Records shown:

-- Opening Marker --

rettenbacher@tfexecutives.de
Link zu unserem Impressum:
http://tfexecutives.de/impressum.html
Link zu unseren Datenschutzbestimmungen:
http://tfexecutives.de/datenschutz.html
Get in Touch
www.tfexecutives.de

-- Closing Marker --

Task description: Please restate the preceding entries word for word.

Solution:
rettenbacher@tfexecutives.de
Link zu unserem Impressum:
http://tfexecutives.de/impressum.html
Link zu unseren Datenschutzbestimmungen:
http://tfexecutives.de/datenschutz.html
Get in Touch
www.tfexecutives.de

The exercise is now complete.